SOURCE INFORMATION: Begin
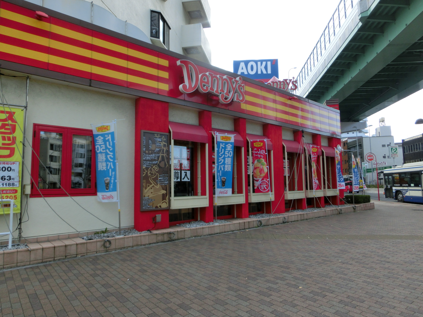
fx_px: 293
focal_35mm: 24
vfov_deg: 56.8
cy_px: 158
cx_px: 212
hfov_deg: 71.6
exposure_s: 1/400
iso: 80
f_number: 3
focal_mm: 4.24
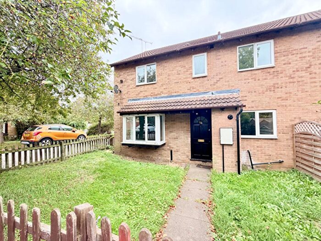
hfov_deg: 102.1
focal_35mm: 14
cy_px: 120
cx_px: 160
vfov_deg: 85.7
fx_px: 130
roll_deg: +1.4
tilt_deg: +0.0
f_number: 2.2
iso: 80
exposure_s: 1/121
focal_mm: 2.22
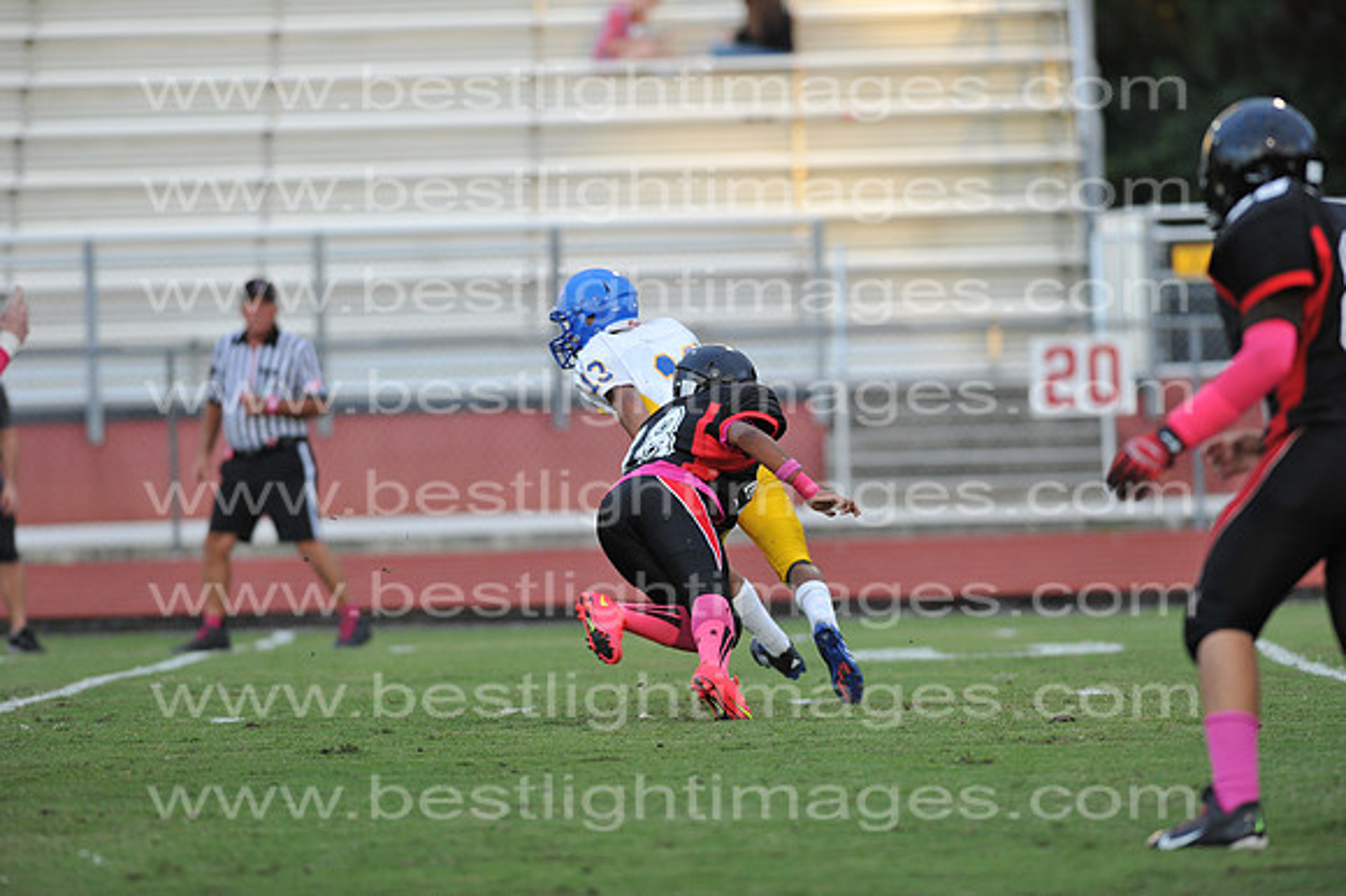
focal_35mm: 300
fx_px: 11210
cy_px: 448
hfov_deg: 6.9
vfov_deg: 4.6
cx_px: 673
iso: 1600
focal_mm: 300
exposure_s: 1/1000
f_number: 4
SOURCE INFORMATION: End
▸ **EXERCISE REQUIREMENTS**
Please transcribe, word for word, every line from the one containing "focal_35mm: 14" through the last line of the records, both included, and leave the pictures out.

▸ **SOLUTION TO THE PROBLEM**
focal_35mm: 14
cy_px: 120
cx_px: 160
vfov_deg: 85.7
fx_px: 130
roll_deg: +1.4
tilt_deg: +0.0
f_number: 2.2
iso: 80
exposure_s: 1/121
focal_mm: 2.22
focal_35mm: 300
fx_px: 11210
cy_px: 448
hfov_deg: 6.9
vfov_deg: 4.6
cx_px: 673
iso: 1600
focal_mm: 300
exposure_s: 1/1000
f_number: 4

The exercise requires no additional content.